Trente jours d’état d’urgence. C’est ce qu’a décrété vendredi 21 octobre Ahmed Al-Omda Badi, le gouverneur de l’Etat du Nil-Bleu, dans le sud du Soudan, tout en donnant les pleins pouvoirs aux forces de sécurité pour « faire cesser » des combats tribaux qui ont fait 150 morts en deux jours. Le texte, consulté par l’Agence France-Presse, appelle les commandants locaux de la police, de l’armée et des services de renseignement ainsi que des paramilitaires des Forces de soutien rapide « à intervenir par tous les moyens possibles pour faire cesser les combats entre tribus ».

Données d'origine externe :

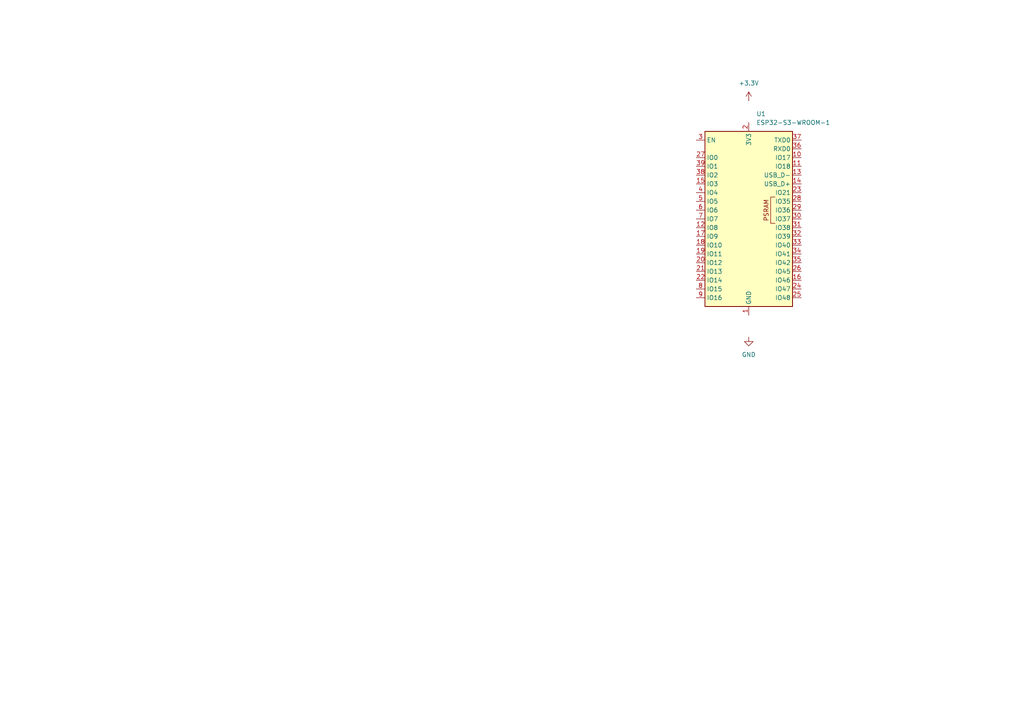
<source format=kicad_sch>
(kicad_sch
	(version 20231120)
	(generator "eeschema")
	(generator_version "8.0")
	(uuid "0ac744e6-106d-4235-b52a-7260af3b9f39")
	(paper "A4")
	
	(symbol
		(lib_id "power:+3.3V")
		(at 217.17 29.21 0)
		(unit 1)
		(exclude_from_sim no)
		(in_bom yes)
		(on_board yes)
		(dnp no)
		(fields_autoplaced yes)
		(uuid "58ebdbc7-16a5-4761-87b8-5aae1d9a3ba8")
		(property "Reference" "#PWR01"
			(at 217.17 33.02 0)
			(effects
				(font
					(size 1.27 1.27)
				)
				(hide yes)
			)
		)
		(property "Value" "+3.3V"
			(at 217.17 24.13 0)
			(effects
				(font
					(size 1.27 1.27)
				)
			)
		)
		(property "Footprint" ""
			(at 217.17 29.21 0)
			(effects
				(font
					(size 1.27 1.27)
				)
				(hide yes)
			)
		)
		(property "Datasheet" ""
			(at 217.17 29.21 0)
			(effects
				(font
					(size 1.27 1.27)
				)
				(hide yes)
			)
		)
		(property "Description" "Power symbol creates a global label with name \"+3.3V\""
			(at 217.17 29.21 0)
			(effects
				(font
					(size 1.27 1.27)
				)
				(hide yes)
			)
		)
		(pin "1"
			(uuid "447b2dde-1148-4a6f-b798-55da4d60c1df")
		)
		(instances
			(project ""
				(path "/0ac744e6-106d-4235-b52a-7260af3b9f39"
					(reference "#PWR01")
					(unit 1)
				)
			)
		)
	)
	(symbol
		(lib_id "RF_Module:ESP32-S3-WROOM-1")
		(at 217.17 63.5 0)
		(unit 1)
		(exclude_from_sim no)
		(in_bom yes)
		(on_board yes)
		(dnp no)
		(fields_autoplaced yes)
		(uuid "cdd9e518-cc8e-4b8f-8734-632c1307a0f1")
		(property "Reference" "U1"
			(at 219.3641 33.02 0)
			(effects
				(font
					(size 1.27 1.27)
				)
				(justify left)
			)
		)
		(property "Value" "ESP32-S3-WROOM-1"
			(at 219.3641 35.56 0)
			(effects
				(font
					(size 1.27 1.27)
				)
				(justify left)
			)
		)
		(property "Footprint" "RF_Module:ESP32-S3-WROOM-1"
			(at 217.17 60.96 0)
			(effects
				(font
					(size 1.27 1.27)
				)
				(hide yes)
			)
		)
		(property "Datasheet" "https://www.espressif.com/sites/default/files/documentation/esp32-s3-wroom-1_wroom-1u_datasheet_en.pdf"
			(at 217.17 63.5 0)
			(effects
				(font
					(size 1.27 1.27)
				)
				(hide yes)
			)
		)
		(property "Description" "RF Module, ESP32-S3 SoC, Wi-Fi 802.11b/g/n, Bluetooth, BLE, 32-bit, 3.3V, onboard antenna, SMD"
			(at 217.17 63.5 0)
			(effects
				(font
					(size 1.27 1.27)
				)
				(hide yes)
			)
		)
		(pin "39"
			(uuid "dfe5b86f-dbed-4a6c-ab5c-846e2c2f90c2")
		)
		(pin "23"
			(uuid "034f1115-c7c8-41cc-a080-63de9be3ea26")
		)
		(pin "41"
			(uuid "5bb83f52-1877-45c5-a609-462f381eb794")
		)
		(pin "5"
			(uuid "5d69e516-8f72-46f1-8338-4244097ff877")
		)
		(pin "22"
			(uuid "3660fc07-2425-4067-9c92-bc1959247a01")
		)
		(pin "28"
			(uuid "dc1b8762-155b-4f6a-b08d-1f319ec624c8")
		)
		(pin "13"
			(uuid "c11eceea-afef-44b0-8761-3979b313c573")
		)
		(pin "21"
			(uuid "f9377c4c-682b-49cb-abba-ac029ca8fb3a")
		)
		(pin "38"
			(uuid "d8bde7eb-e2d8-46ae-a0b0-f139cf7c8797")
		)
		(pin "37"
			(uuid "77807782-b52f-42a1-a3a8-064989b588c9")
		)
		(pin "1"
			(uuid "764f93b5-b1d1-4f07-b728-48ebbeb94418")
		)
		(pin "30"
			(uuid "8f238c0d-1714-4084-b0ff-bd550dbfb8bf")
		)
		(pin "27"
			(uuid "531077fc-e93c-4d97-8718-f9fa8de88e43")
		)
		(pin "14"
			(uuid "2a4911f6-8b2c-4c8f-9ac8-a123f9a8bcdc")
		)
		(pin "16"
			(uuid "5509a40d-7fb4-40e0-ac0a-96048a07c727")
		)
		(pin "29"
			(uuid "e4b5b89c-469f-432e-8356-7c2bc2e48915")
		)
		(pin "11"
			(uuid "558fccf9-9c3c-4d19-8ec7-699e72638533")
		)
		(pin "10"
			(uuid "45dcc1bb-a7e0-4400-8133-f2e7f5e47ce6")
		)
		(pin "19"
			(uuid "90462376-96d6-4c33-a898-ec6ab704a401")
		)
		(pin "33"
			(uuid "a01e2650-d5ee-4e5b-a80c-aee0fe0e6bcf")
		)
		(pin "4"
			(uuid "467581db-5a83-45c7-ad88-ac172904f8cb")
		)
		(pin "40"
			(uuid "af7c82c7-e40f-4066-874f-24eb70c68d3d")
		)
		(pin "18"
			(uuid "31762e81-6452-48eb-a56c-e5d815210f8c")
		)
		(pin "8"
			(uuid "1c25250f-240e-4ada-be80-8fee3cb09116")
		)
		(pin "9"
			(uuid "7d5aac6d-229f-41fc-86cf-e0a534a7e08c")
		)
		(pin "6"
			(uuid "4ea56f31-df6b-43e4-8488-fafba38b1efd")
		)
		(pin "7"
			(uuid "863a2f56-4204-4b9a-b411-29857a76c1eb")
		)
		(pin "20"
			(uuid "88ebb414-da99-4b02-8c87-e9dc665f7646")
		)
		(pin "17"
			(uuid "fff4399c-9cac-4028-8428-143e33ee4145")
		)
		(pin "2"
			(uuid "5b11d40f-a100-48b7-92da-11ba6446082e")
		)
		(pin "26"
			(uuid "77e27eb3-77a6-4749-a9a6-6af1ef995200")
		)
		(pin "36"
			(uuid "5b68192c-45c8-4a86-a436-4d4f60e17d8f")
		)
		(pin "25"
			(uuid "17776ff1-635e-4f07-80eb-fbbca910dad0")
		)
		(pin "34"
			(uuid "9b75fe41-4767-4eb8-8f90-8100e85ec176")
		)
		(pin "15"
			(uuid "2cf489ab-6fbb-40c3-8c1e-c805688bf931")
		)
		(pin "35"
			(uuid "dc139549-8450-499c-8da4-e7a316575f6f")
		)
		(pin "32"
			(uuid "79e297d0-e481-4fd4-80c8-a8d449e24254")
		)
		(pin "31"
			(uuid "d18577e3-6738-432c-b609-69a604c318b0")
		)
		(pin "12"
			(uuid "96a2601b-cb3c-4eb4-9cad-124702690c67")
		)
		(pin "24"
			(uuid "2c7048dc-d463-4e27-9f06-ab66f5f6f8ec")
		)
		(pin "3"
			(uuid "f8785446-d829-4d3e-82c8-7ea8b3b9d41d")
		)
		(instances
			(project ""
				(path "/0ac744e6-106d-4235-b52a-7260af3b9f39"
					(reference "U1")
					(unit 1)
				)
			)
		)
	)
	(symbol
		(lib_id "power:GND")
		(at 217.17 97.79 0)
		(unit 1)
		(exclude_from_sim no)
		(in_bom yes)
		(on_board yes)
		(dnp no)
		(fields_autoplaced yes)
		(uuid "d2c97d08-138f-4829-afaf-0d51d93ce890")
		(property "Reference" "#PWR02"
			(at 217.17 104.14 0)
			(effects
				(font
					(size 1.27 1.27)
				)
				(hide yes)
			)
		)
		(property "Value" "GND"
			(at 217.17 102.87 0)
			(effects
				(font
					(size 1.27 1.27)
				)
			)
		)
		(property "Footprint" ""
			(at 217.17 97.79 0)
			(effects
				(font
					(size 1.27 1.27)
				)
				(hide yes)
			)
		)
		(property "Datasheet" ""
			(at 217.17 97.79 0)
			(effects
				(font
					(size 1.27 1.27)
				)
				(hide yes)
			)
		)
		(property "Description" "Power symbol creates a global label with name \"GND\" , ground"
			(at 217.17 97.79 0)
			(effects
				(font
					(size 1.27 1.27)
				)
				(hide yes)
			)
		)
		(pin "1"
			(uuid "7ccea7d7-7c2f-4fa6-9599-ec2d3c52593d")
		)
		(instances
			(project ""
				(path "/0ac744e6-106d-4235-b52a-7260af3b9f39"
					(reference "#PWR02")
					(unit 1)
				)
			)
		)
	)
	(sheet_instances
		(path "/"
			(page "1")
		)
	)
)

</source>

Mercredi et jeudi, « 150 personnes dont des femmes, des enfants et des personnes âgées, ont été tuées, et 86 blessées », selon Abbas Moussa, le directeur de l’hôpital de Wad al-Mahi, à quelque 500 kilomètres de Khartoum, où ont eu lieu les violences. Dès lundi, les autorités avaient imposé un couvre-feu nocturne après la mort de treize personnes, selon l’ONU, dans des heurts entre des membres de l’ethnie des Haoussa et des clans rivaux, mais les affrontements ont repris malgré le déploiement sécuritaire.
Vide sécuritaire
Jeudi, plusieurs centaines de personnes ont manifesté à Ed-Damazin, capitale du Nil-Bleu, pour protester contre les violences. D’autres ont réclamé le départ du gouverneur. De juillet au début d’octobre, au moins 149 personnes avaient été tuées, et 65 000 déplacées, selon les Nations unies.
Au début de ces violences, les Haoussa s’étaient mobilisés à travers le Soudan, se disant discriminés par la loi tribale qui leur interdit, parce qu’ils sont arrivés les derniers dans le Nil-Bleu, de posséder la terre. La question de l’accès au foncier est très sensible dans le pays, l’un des plus pauvres au monde, où agriculture et élevage représentent 43 % des emplois et 30 % du produit intérieur brut.
Depuis le putsch du général Abdel Fattah Abdelrahman Al-Bourhane, le 25 octobre 2021, les conflits tribaux sont en hausse du fait, disent les experts, du vide sécuritaire créé par le coup d’Etat. La semaine passée, 19 personnes ont été tuées, et 34 blessées dans des heurts tribaux au Kordofan occidental (Sud), selon l’ONU. Depuis janvier, près de 550 personnes ont été tuées, et plus de 210 000 déplacées par des conflits tribaux, selon l’ONU.